> [Web page edit records]:
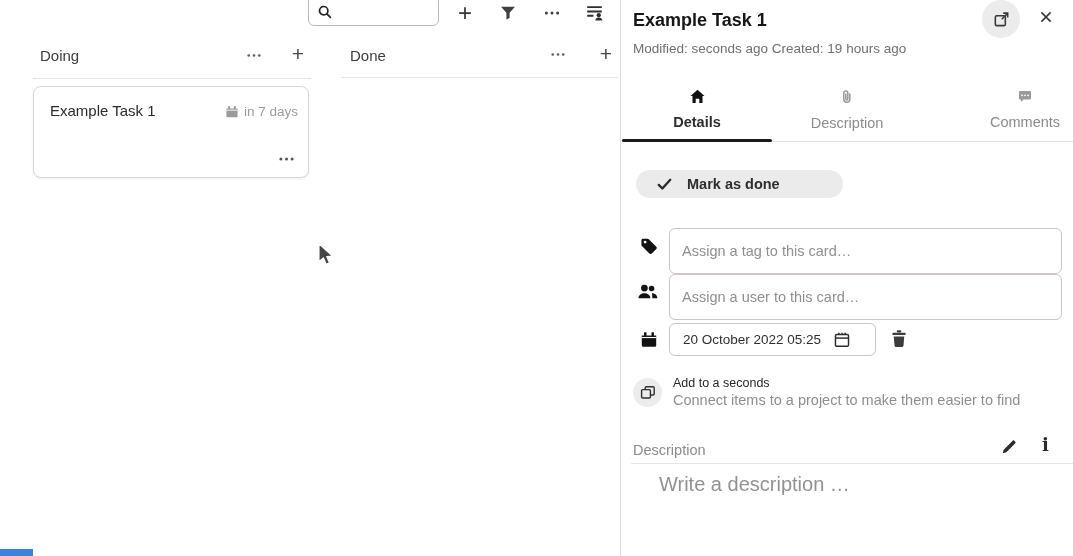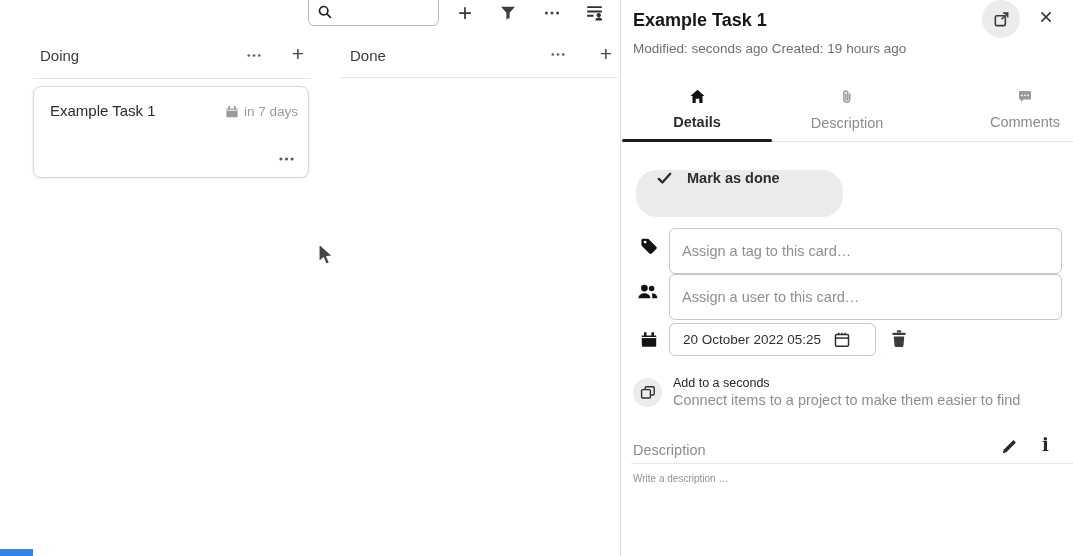--- a/index.html
+++ b/index.html
@@ -39,41 +39,41 @@
 
   .tab { top:84px; width:150px; height:57px; display:flex; flex-direction:column;
     align-items:center; padding-top:5px; gap:9px; }
   .tab .lbl { font-size:14.5px; color:#8b8b8b; }
   .tab.active .lbl { color:#2d2d2d; font-weight:700; }
   .tab .ic { color:#9a9a9a; }
   .tab.active .ic { color:#111; }
   .tab-sep { left:622px; top:141px; width:451px; height:1px; background:#e2e2e2; }
   .tab-underline { left:622px; top:139px; width:150px; height:3px; background:#1b1b1b; border-radius:2px; }
 
-  .pill-btn { top:170px; height:47px; border-radius:21px; background:#ebebeb;
-    display:flex; padding-left:20px; gap:14px; color:#2a2a2a; }
+  .pill-btn { top:170px; height:28px; border-radius:21px; background:#ebebeb;
+    display:flex; align-items:center; padding-left:20px; gap:14px; color:#2a2a2a; }
   .pill-btn .lbl { font-size:14.5px; font-weight:700; color:#2e2e2e; }
 
   .row-icon { color:#121212; }
   .gtk-entry { border:1px solid #ccc5c2; border-radius:6px; background:#fff; }
   .assign-input { left:669px; width:393px; height:46px; padding:0 12px; font-size:14.5px;
     color:#2d2d2d; outline:none; font-family:"Liberation Sans","DejaVu Sans",sans-serif; }
   .assign-input::placeholder { color:#8f8f8f; opacity:1; }
 
   .date-field { left:669px; top:323px; width:207px; height:33px; display:flex;
     align-items:center; padding:0 24px 0 13px; }
   .date-text { flex:1; font-size:13.5px; color:#2f2f2f; }
 
   .proj-circle { left:633px; top:378px; width:29px; height:29px; color:#2f2f2f; }
   .proj-title { left:673px; top:376px; font-size:12.5px; color:#262626; }
   .proj-sub { left:673px; top:392px; font-size:14.5px; color:#8d8d8d; }
 
   .desc-label { left:633px; top:442px; font-size:14.5px; color:#8b8b8b; }
   .desc-sep { left:631px; top:463px; width:442px; height:1px; background:#e6e6e6; }
-  .desc-placeholder { left:633px; top:473px; font-size:10px; color:#929292; }
+  .desc-placeholder { left:659px; top:473px; font-size:20px; color:#929292; }
   .info-i { font-family:"DejaVu Serif","Liberation Serif",serif; font-weight:700;
     font-size:18px; color:#2a2a2a; line-height:18px; }
 
   .hscroll { left:0; top:549px; width:33px; height:7px; }
 </style>
 </head>
 <body>
 
 <div id="app">
 

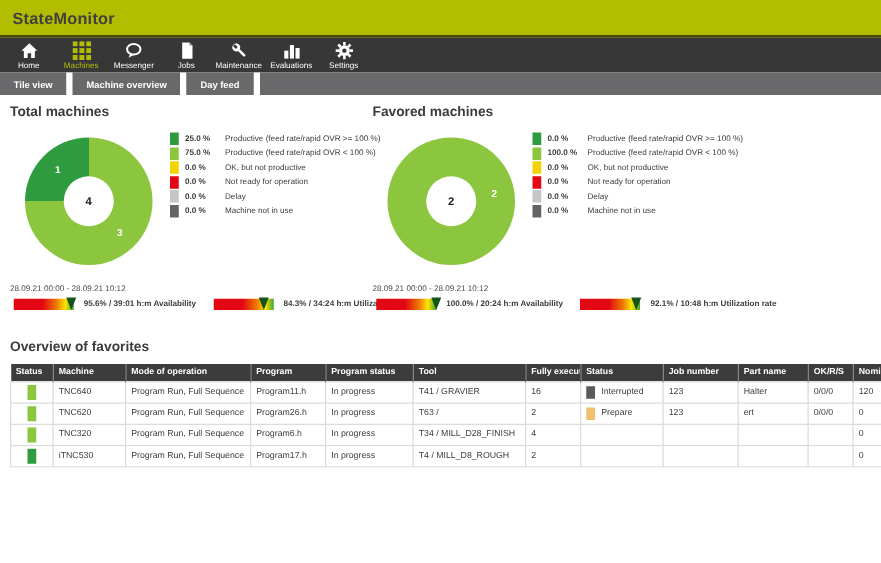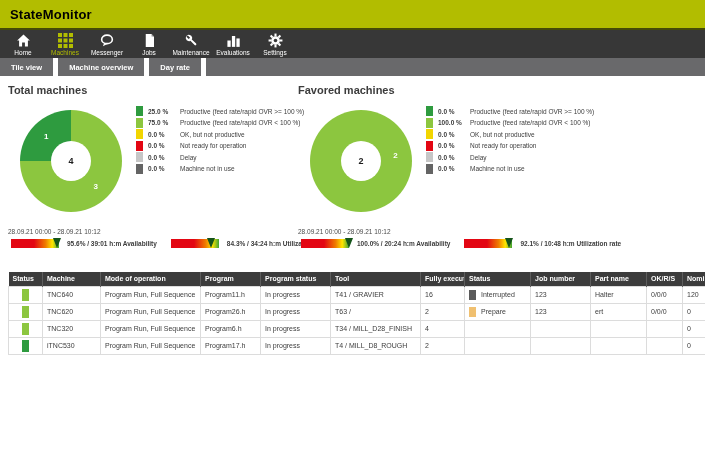--- a/index.html
+++ b/index.html
@@ -4,21 +4,21 @@
 <style>
   * { box-sizing: border-box; }
   html,body { margin:0; padding:0; }
   body {
     width:705px; height:450px; overflow:hidden; background:#fff;
     font-family:"Liberation Sans", sans-serif; color:#3c3c3c;
   }
   
   .topbar { height:30px; background:#b2bd00; display:flex; align-items:center;
             padding:0 10px; border-bottom:2px solid #454a08; }
-  .app-title { font-size:13px; font-weight:bold; color:#000000; letter-spacing:.2px; }
+  .app-title { font-size:13px; font-weight:bold; color:#404040; letter-spacing:.2px; }
   
   .mainnav { height:28px; background:#373737; display:flex; padding-left:2px; }
   .nav-item { width:42px; display:flex; flex-direction:column; align-items:center;
               justify-content:flex-end; padding:2px 0 2px; cursor:pointer; color:#fff; }
   .nav-item.active { color:#b2bd00; }
   .nav-icon { height:16px; display:flex; align-items:center; }
   .nav-icon svg { display:block; }
   .nav-label { font-size:6.5px; line-height:7px; margin-top:1px; white-space:nowrap; }
   
   .subnav { height:18px; background:#69696b; display:flex; }
@@ -160,21 +160,21 @@
         </g>
           </svg>
       </span>
       <span class="nav-label">Settings</span>
     </div>
   </nav>
 
   <div class="subnav">
     <div class="tab">Tile view</div>
     <div class="tab">Machine overview</div>
-    <div class="tab">Day rate</div>
+    <div class="tab">Day feed</div>
   </div>
 
   <main>
     <div class="charts-row">
 
       <section class="chart-section">
         <h2 class="sec-heading">Total machines</h2>
         <div class="chart-flex">
           <div class="donut" style="background: conic-gradient(rgb(140, 198, 63) 0%, rgb(140, 198, 63) 75%, rgb(46, 155, 63) 75%, rgb(46, 155, 63) 100%);">
             <div class="donut-hole">
@@ -289,20 +289,21 @@
             <div class="gauge-bar">
                 <div class="gauge-marker" style="left: calc(92.1% - 4px);"></div>
               </div>
             <span class="gauge-label">92.1% / 10:48 h:m Utilization rate</span>
           </div>
         </div>
       </section>
     </div>
 
     <section class="favorites">
+      <h2 class="sec-heading">Overview of favorites</h2>
       <div class="table-clip">
         <table>
           <colgroup>
             <col style="width:34px">
               <col style="width:58px">
               <col style="width:100px">
               <col style="width:60px">
             <col style="width:70px">
               <col style="width:90px">
               <col style="width:44px">

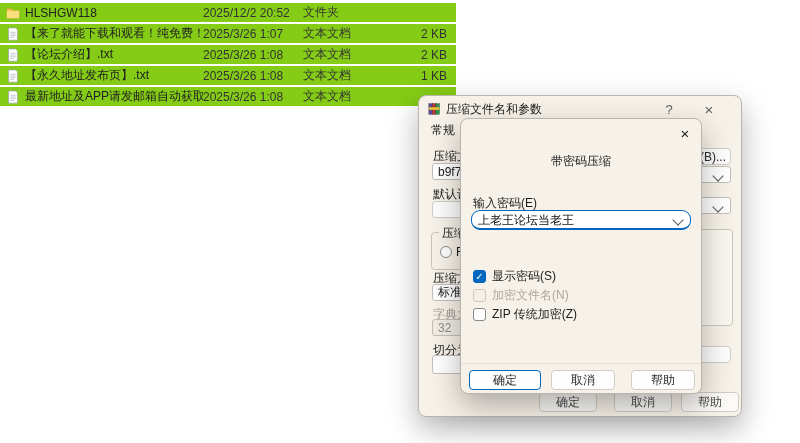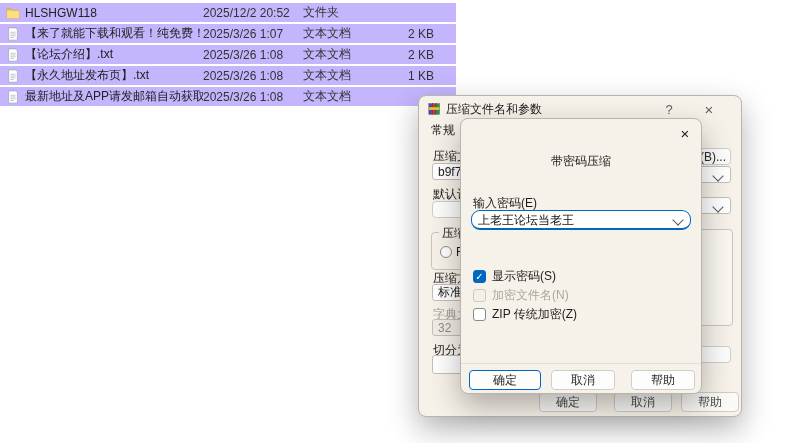--- a/index.html
+++ b/index.html
@@ -1,26 +1,26 @@
 <!DOCTYPE html>
 <html><head>
 <meta charset="utf-8">
 <style>
   html,body{margin:0;padding:0;}
   body{font-family:"Liberation Sans","DejaVu Sans",sans-serif;background:#fff;}
   .stage{position:relative;width:800px;height:443px;overflow:hidden;background:#fff;}
 
   
-  .filerow{position:absolute;left:0;width:456px;height:19px;background:#c4b5fd;
+  .filerow{position:absolute;left:0;width:456px;height:19px;background:#84cc16;
            display:flex;align-items:center;font-size:12px;color:#222;}
   .filerow .ficon{width:14px;height:14px;margin-left:6px;flex:0 0 14px;}
   .filerow .fname{margin-left:5px;width:178px;white-space:nowrap;overflow:hidden;}
   .filerow .fdate{width:100px;white-space:nowrap;color:#333;}
   .filerow .ftype{width:92px;white-space:nowrap;color:#333;}
-  .filerow .fsize{width:52px;text-align:center;padding-right:2px;color:#333;}
+  .filerow .fsize{width:52px;text-align:right;padding-right:2px;color:#333;}
 
   
   .dlg{position:absolute;background:#f7f2e9;border:1px solid #b9b4ac;border-radius:8px;
        box-shadow:0 12px 30px rgba(0,0,0,.30);font-size:12px;color:#1c1c1c;}
   .titlebar{position:absolute;left:0;top:0;right:0;height:26px;display:flex;align-items:center;}
   .titletext{margin-left:4px;white-space:nowrap;}
   .winbtn{position:absolute;top:4px;width:20px;height:18px;display:flex;align-items:center;
           justify-content:center;color:#5f5f5f;font-size:13px;cursor:default;}
   .rarico{width:14px;height:14px;margin-left:9px;flex:0 0 14px;}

> [Problem]: Restate the data word for word and exclude every picture.

> [Exercise solution]:
--- a/index.html
+++ b/index.html
@@ -39,41 +39,41 @@
 
   .tab { top:84px; width:150px; height:57px; display:flex; flex-direction:column;
     align-items:center; padding-top:5px; gap:9px; }
   .tab .lbl { font-size:14.5px; color:#8b8b8b; }
   .tab.active .lbl { color:#2d2d2d; font-weight:700; }
   .tab .ic { color:#9a9a9a; }
   .tab.active .ic { color:#111; }
   .tab-sep { left:622px; top:141px; width:451px; height:1px; background:#e2e2e2; }
   .tab-underline { left:622px; top:139px; width:150px; height:3px; background:#1b1b1b; border-radius:2px; }
 
-  .pill-btn { top:170px; height:47px; border-radius:21px; background:#ebebeb;
-    display:flex; padding-left:20px; gap:14px; color:#2a2a2a; }
+  .pill-btn { top:170px; height:28px; border-radius:21px; background:#ebebeb;
+    display:flex; align-items:center; padding-left:20px; gap:14px; color:#2a2a2a; }
   .pill-btn .lbl { font-size:14.5px; font-weight:700; color:#2e2e2e; }
 
   .row-icon { color:#121212; }
   .gtk-entry { border:1px solid #ccc5c2; border-radius:6px; background:#fff; }
   .assign-input { left:669px; width:393px; height:46px; padding:0 12px; font-size:14.5px;
     color:#2d2d2d; outline:none; font-family:"Liberation Sans","DejaVu Sans",sans-serif; }
   .assign-input::placeholder { color:#8f8f8f; opacity:1; }
 
   .date-field { left:669px; top:323px; width:207px; height:33px; display:flex;
     align-items:center; padding:0 24px 0 13px; }
   .date-text { flex:1; font-size:13.5px; color:#2f2f2f; }
 
   .proj-circle { left:633px; top:378px; width:29px; height:29px; color:#2f2f2f; }
   .proj-title { left:673px; top:376px; font-size:12.5px; color:#262626; }
   .proj-sub { left:673px; top:392px; font-size:14.5px; color:#8d8d8d; }
 
   .desc-label { left:633px; top:442px; font-size:14.5px; color:#8b8b8b; }
   .desc-sep { left:631px; top:463px; width:442px; height:1px; background:#e6e6e6; }
-  .desc-placeholder { left:633px; top:473px; font-size:10px; color:#929292; }
+  .desc-placeholder { left:659px; top:473px; font-size:20px; color:#929292; }
   .info-i { font-family:"DejaVu Serif","Liberation Serif",serif; font-weight:700;
     font-size:18px; color:#2a2a2a; line-height:18px; }
 
   .hscroll { left:0; top:549px; width:33px; height:7px; }
 </style>
 </head>
 <body>
 
 <div id="app">
 

--- a/index.html
+++ b/index.html
@@ -4,21 +4,21 @@
 <style>
   * { box-sizing: border-box; }
   html,body { margin:0; padding:0; }
   body {
     width:705px; height:450px; overflow:hidden; background:#fff;
     font-family:"Liberation Sans", sans-serif; color:#3c3c3c;
   }
   
   .topbar { height:30px; background:#b2bd00; display:flex; align-items:center;
             padding:0 10px; border-bottom:2px solid #454a08; }
-  .app-title { font-size:13px; font-weight:bold; color:#000000; letter-spacing:.2px; }
+  .app-title { font-size:13px; font-weight:bold; color:#404040; letter-spacing:.2px; }
   
   .mainnav { height:28px; background:#373737; display:flex; padding-left:2px; }
   .nav-item { width:42px; display:flex; flex-direction:column; align-items:center;
               justify-content:flex-end; padding:2px 0 2px; cursor:pointer; color:#fff; }
   .nav-item.active { color:#b2bd00; }
   .nav-icon { height:16px; display:flex; align-items:center; }
   .nav-icon svg { display:block; }
   .nav-label { font-size:6.5px; line-height:7px; margin-top:1px; white-space:nowrap; }
   
   .subnav { height:18px; background:#69696b; display:flex; }
@@ -160,21 +160,21 @@
         </g>
           </svg>
       </span>
       <span class="nav-label">Settings</span>
     </div>
   </nav>
 
   <div class="subnav">
     <div class="tab">Tile view</div>
     <div class="tab">Machine overview</div>
-    <div class="tab">Day rate</div>
+    <div class="tab">Day feed</div>
   </div>
 
   <main>
     <div class="charts-row">
 
       <section class="chart-section">
         <h2 class="sec-heading">Total machines</h2>
         <div class="chart-flex">
           <div class="donut" style="background: conic-gradient(rgb(140, 198, 63) 0%, rgb(140, 198, 63) 75%, rgb(46, 155, 63) 75%, rgb(46, 155, 63) 100%);">
             <div class="donut-hole">
@@ -289,20 +289,21 @@
             <div class="gauge-bar">
                 <div class="gauge-marker" style="left: calc(92.1% - 4px);"></div>
               </div>
             <span class="gauge-label">92.1% / 10:48 h:m Utilization rate</span>
           </div>
         </div>
       </section>
     </div>
 
     <section class="favorites">
+      <h2 class="sec-heading">Overview of favorites</h2>
       <div class="table-clip">
         <table>
           <colgroup>
             <col style="width:34px">
               <col style="width:58px">
               <col style="width:100px">
               <col style="width:60px">
             <col style="width:70px">
               <col style="width:90px">
               <col style="width:44px">

--- a/index.html
+++ b/index.html
@@ -1,26 +1,26 @@
 <!DOCTYPE html>
 <html><head>
 <meta charset="utf-8">
 <style>
   html,body{margin:0;padding:0;}
   body{font-family:"Liberation Sans","DejaVu Sans",sans-serif;background:#fff;}
   .stage{position:relative;width:800px;height:443px;overflow:hidden;background:#fff;}
 
   
-  .filerow{position:absolute;left:0;width:456px;height:19px;background:#c4b5fd;
+  .filerow{position:absolute;left:0;width:456px;height:19px;background:#84cc16;
            display:flex;align-items:center;font-size:12px;color:#222;}
   .filerow .ficon{width:14px;height:14px;margin-left:6px;flex:0 0 14px;}
   .filerow .fname{margin-left:5px;width:178px;white-space:nowrap;overflow:hidden;}
   .filerow .fdate{width:100px;white-space:nowrap;color:#333;}
   .filerow .ftype{width:92px;white-space:nowrap;color:#333;}
-  .filerow .fsize{width:52px;text-align:center;padding-right:2px;color:#333;}
+  .filerow .fsize{width:52px;text-align:right;padding-right:2px;color:#333;}
 
   
   .dlg{position:absolute;background:#f7f2e9;border:1px solid #b9b4ac;border-radius:8px;
        box-shadow:0 12px 30px rgba(0,0,0,.30);font-size:12px;color:#1c1c1c;}
   .titlebar{position:absolute;left:0;top:0;right:0;height:26px;display:flex;align-items:center;}
   .titletext{margin-left:4px;white-space:nowrap;}
   .winbtn{position:absolute;top:4px;width:20px;height:18px;display:flex;align-items:center;
           justify-content:center;color:#5f5f5f;font-size:13px;cursor:default;}
   .rarico{width:14px;height:14px;margin-left:9px;flex:0 0 14px;}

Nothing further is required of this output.